'''

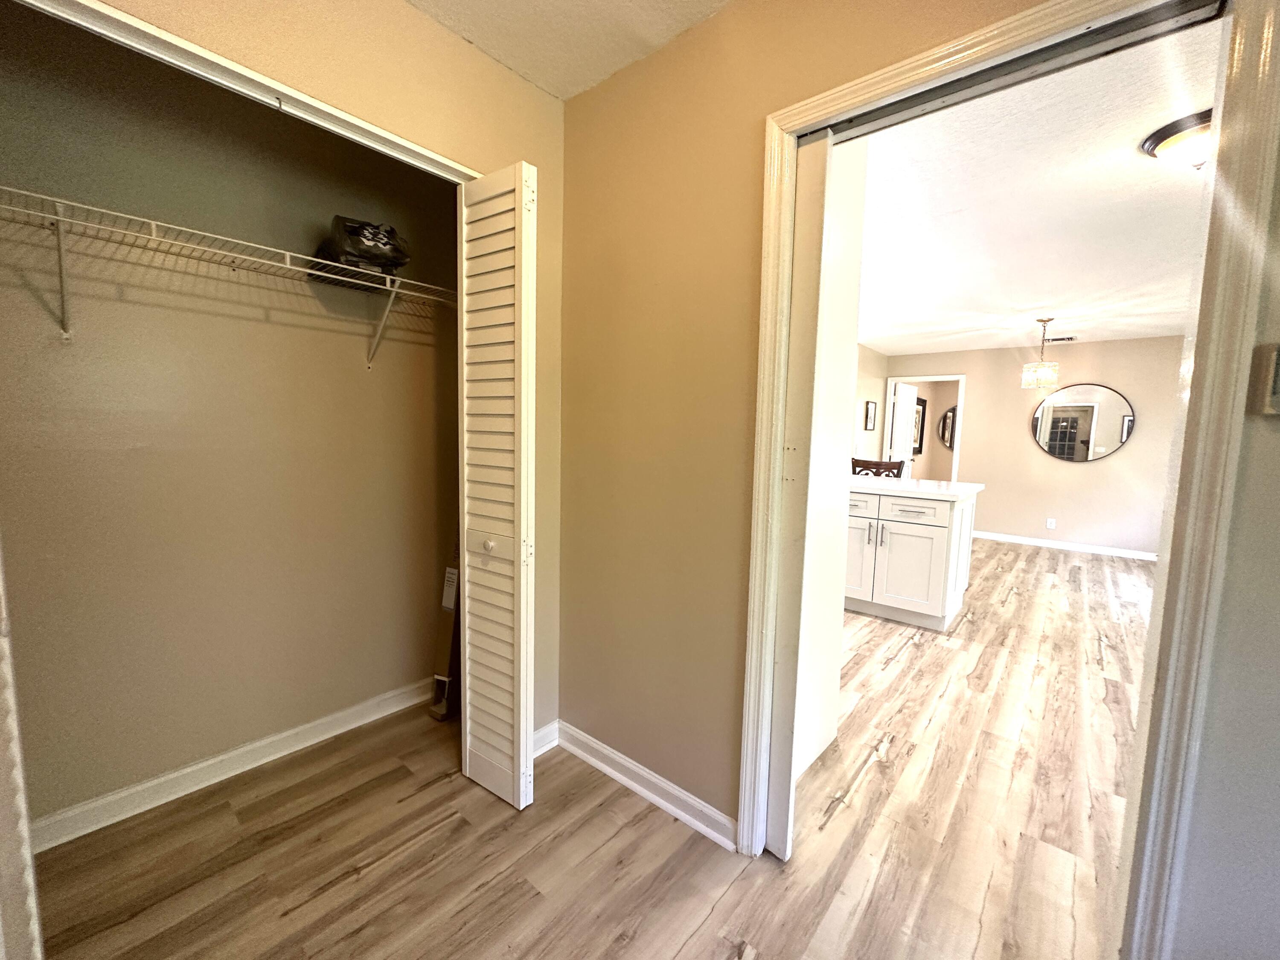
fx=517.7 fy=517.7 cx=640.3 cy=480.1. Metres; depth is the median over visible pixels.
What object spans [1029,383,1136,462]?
round mirror
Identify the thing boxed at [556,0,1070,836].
hallway wall
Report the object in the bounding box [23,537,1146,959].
floor
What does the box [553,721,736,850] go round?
baseboard
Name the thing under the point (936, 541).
kitchen island
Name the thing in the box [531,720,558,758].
baseboard
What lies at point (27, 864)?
bifold door
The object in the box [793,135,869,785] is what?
kitchen side wall
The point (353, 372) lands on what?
closet back wall
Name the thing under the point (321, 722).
closet baseboard
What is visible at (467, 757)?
right bifold door
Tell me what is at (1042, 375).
pendant light
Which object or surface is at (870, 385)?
side wall
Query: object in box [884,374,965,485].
far door frame
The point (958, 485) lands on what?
countertop
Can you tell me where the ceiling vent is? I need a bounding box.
[1045,334,1078,342]
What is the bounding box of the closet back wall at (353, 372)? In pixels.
[0,3,462,832]
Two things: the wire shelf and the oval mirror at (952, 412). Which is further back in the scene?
the oval mirror at (952, 412)
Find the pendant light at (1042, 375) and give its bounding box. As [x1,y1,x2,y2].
[1021,317,1060,388]
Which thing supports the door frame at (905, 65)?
attached to the hallway wall at (579, 192)
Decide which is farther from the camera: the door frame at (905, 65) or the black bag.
the black bag
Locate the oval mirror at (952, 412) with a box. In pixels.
[937,405,957,448]
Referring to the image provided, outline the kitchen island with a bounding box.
[845,483,979,631]
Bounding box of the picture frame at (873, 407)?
[863,399,877,430]
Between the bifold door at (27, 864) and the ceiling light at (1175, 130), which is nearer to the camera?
the bifold door at (27, 864)
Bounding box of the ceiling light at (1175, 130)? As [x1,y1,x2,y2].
[1141,108,1212,170]
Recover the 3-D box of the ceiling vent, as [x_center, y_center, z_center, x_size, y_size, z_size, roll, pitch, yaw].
[4.708,-1.587,5.833,0.346,0.018,0.162,6,8,40]
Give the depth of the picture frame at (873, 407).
6.83 m
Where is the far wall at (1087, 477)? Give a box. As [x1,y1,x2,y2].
[882,334,1184,557]
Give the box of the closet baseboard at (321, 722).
[29,676,436,852]
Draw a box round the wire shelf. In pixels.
[0,184,458,366]
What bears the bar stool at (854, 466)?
on the floor
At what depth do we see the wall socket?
6.12 m
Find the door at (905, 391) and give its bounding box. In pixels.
[889,382,918,474]
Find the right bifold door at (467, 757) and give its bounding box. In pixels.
[456,160,538,810]
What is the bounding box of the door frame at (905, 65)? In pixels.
[738,0,1279,954]
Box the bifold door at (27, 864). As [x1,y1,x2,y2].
[0,536,44,959]
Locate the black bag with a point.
(388, 243)
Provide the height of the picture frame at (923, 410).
0.900 m
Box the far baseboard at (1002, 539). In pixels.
[971,529,1160,560]
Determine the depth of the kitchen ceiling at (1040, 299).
2.71 m
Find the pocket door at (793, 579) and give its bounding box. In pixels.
[765,131,834,858]
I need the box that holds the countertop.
[846,474,984,502]
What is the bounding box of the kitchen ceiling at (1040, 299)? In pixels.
[843,14,1221,357]
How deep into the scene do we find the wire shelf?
1.52 m
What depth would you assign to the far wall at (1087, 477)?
6.18 m
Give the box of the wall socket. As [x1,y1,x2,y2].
[1045,517,1056,529]
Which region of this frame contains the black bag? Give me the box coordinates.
[318,215,410,280]
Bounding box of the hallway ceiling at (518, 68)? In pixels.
[404,0,733,99]
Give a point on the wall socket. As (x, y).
(1048, 522)
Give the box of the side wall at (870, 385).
[852,341,889,467]
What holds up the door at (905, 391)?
attached to the far door frame at (960, 402)
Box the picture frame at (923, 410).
[911,396,927,454]
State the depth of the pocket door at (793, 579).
1.45 m
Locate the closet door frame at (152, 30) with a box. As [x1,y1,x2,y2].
[1,0,483,180]
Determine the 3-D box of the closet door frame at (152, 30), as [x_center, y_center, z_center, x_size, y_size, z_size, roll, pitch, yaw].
[-0.992,-0.842,1.256,0.094,0.401,1.713,6,8,40]
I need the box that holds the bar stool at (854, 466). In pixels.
[850,456,905,478]
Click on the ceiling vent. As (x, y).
(1058, 340)
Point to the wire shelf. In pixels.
(287, 254)
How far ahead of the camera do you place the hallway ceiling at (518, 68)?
1.59 m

'''

*EXERCISE*:
Your copy of the listing should match it exactly, apart from the pictures, which are left out.

*EXERCISE RESPONSE*:
fx=517.7 fy=517.7 cx=640.3 cy=480.1. Metres; depth is the median over visible pixels.
What object spans [1029,383,1136,462]?
round mirror
Identify the thing boxed at [556,0,1070,836].
hallway wall
Report the object in the bounding box [23,537,1146,959].
floor
What does the box [553,721,736,850] go round?
baseboard
Name the thing under the point (936, 541).
kitchen island
Name the thing in the box [531,720,558,758].
baseboard
What lies at point (27, 864)?
bifold door
The object in the box [793,135,869,785] is what?
kitchen side wall
The point (353, 372) lands on what?
closet back wall
Name the thing under the point (321, 722).
closet baseboard
What is visible at (467, 757)?
right bifold door
Tell me what is at (1042, 375).
pendant light
Which object or surface is at (870, 385)?
side wall
Query: object in box [884,374,965,485].
far door frame
The point (958, 485) lands on what?
countertop
Can you tell me where the ceiling vent is? I need a bounding box.
[1045,334,1078,342]
What is the bounding box of the closet back wall at (353, 372)? In pixels.
[0,3,462,832]
Two things: the wire shelf and the oval mirror at (952, 412). Which is further back in the scene?
the oval mirror at (952, 412)
Find the pendant light at (1042, 375) and give its bounding box. As [x1,y1,x2,y2].
[1021,317,1060,388]
Which thing supports the door frame at (905, 65)?
attached to the hallway wall at (579, 192)
Decide which is farther from the camera: the door frame at (905, 65) or the black bag.
the black bag
Locate the oval mirror at (952, 412) with a box. In pixels.
[937,405,957,448]
Referring to the image provided, outline the kitchen island with a bounding box.
[845,483,979,631]
Bounding box of the picture frame at (873, 407)?
[863,399,877,430]
Between the bifold door at (27, 864) and the ceiling light at (1175, 130), which is nearer to the camera?
the bifold door at (27, 864)
Bounding box of the ceiling light at (1175, 130)? As [x1,y1,x2,y2].
[1141,108,1212,170]
Recover the 3-D box of the ceiling vent, as [x_center, y_center, z_center, x_size, y_size, z_size, roll, pitch, yaw].
[4.708,-1.587,5.833,0.346,0.018,0.162,6,8,40]
Give the depth of the picture frame at (873, 407).
6.83 m
Where is the far wall at (1087, 477)? Give a box. As [x1,y1,x2,y2].
[882,334,1184,557]
Give the box of the closet baseboard at (321, 722).
[29,676,436,852]
Draw a box round the wire shelf. In pixels.
[0,184,458,366]
What bears the bar stool at (854, 466)?
on the floor
At what depth do we see the wall socket?
6.12 m
Find the door at (905, 391) and give its bounding box. In pixels.
[889,382,918,474]
Find the right bifold door at (467, 757) and give its bounding box. In pixels.
[456,160,538,810]
What is the bounding box of the door frame at (905, 65)? In pixels.
[738,0,1279,954]
Box the bifold door at (27, 864). As [x1,y1,x2,y2].
[0,536,44,959]
Locate the black bag with a point.
(388, 243)
Provide the height of the picture frame at (923, 410).
0.900 m
Box the far baseboard at (1002, 539). In pixels.
[971,529,1160,560]
Determine the depth of the kitchen ceiling at (1040, 299).
2.71 m
Find the pocket door at (793, 579) and give its bounding box. In pixels.
[765,131,834,858]
I need the box that holds the countertop.
[846,474,984,502]
What is the bounding box of the kitchen ceiling at (1040, 299)? In pixels.
[843,14,1221,357]
How deep into the scene do we find the wire shelf?
1.52 m
What depth would you assign to the far wall at (1087, 477)?
6.18 m
Give the box of the wall socket. As [x1,y1,x2,y2].
[1045,517,1056,529]
Which region of this frame contains the black bag? Give me the box coordinates.
[318,215,410,280]
Bounding box of the hallway ceiling at (518, 68)? In pixels.
[404,0,733,99]
Give a point on the wall socket. As (x, y).
(1048, 522)
Give the box of the side wall at (870, 385).
[852,341,889,467]
What holds up the door at (905, 391)?
attached to the far door frame at (960, 402)
Box the picture frame at (923, 410).
[911,396,927,454]
State the depth of the pocket door at (793, 579).
1.45 m
Locate the closet door frame at (152, 30) with a box. As [x1,y1,x2,y2].
[1,0,483,180]
Determine the 3-D box of the closet door frame at (152, 30), as [x_center, y_center, z_center, x_size, y_size, z_size, roll, pitch, yaw].
[-0.992,-0.842,1.256,0.094,0.401,1.713,6,8,40]
I need the box that holds the bar stool at (854, 466). In pixels.
[850,456,905,478]
Click on the ceiling vent. As (x, y).
(1058, 340)
Point to the wire shelf. In pixels.
(287, 254)
How far ahead of the camera do you place the hallway ceiling at (518, 68)?
1.59 m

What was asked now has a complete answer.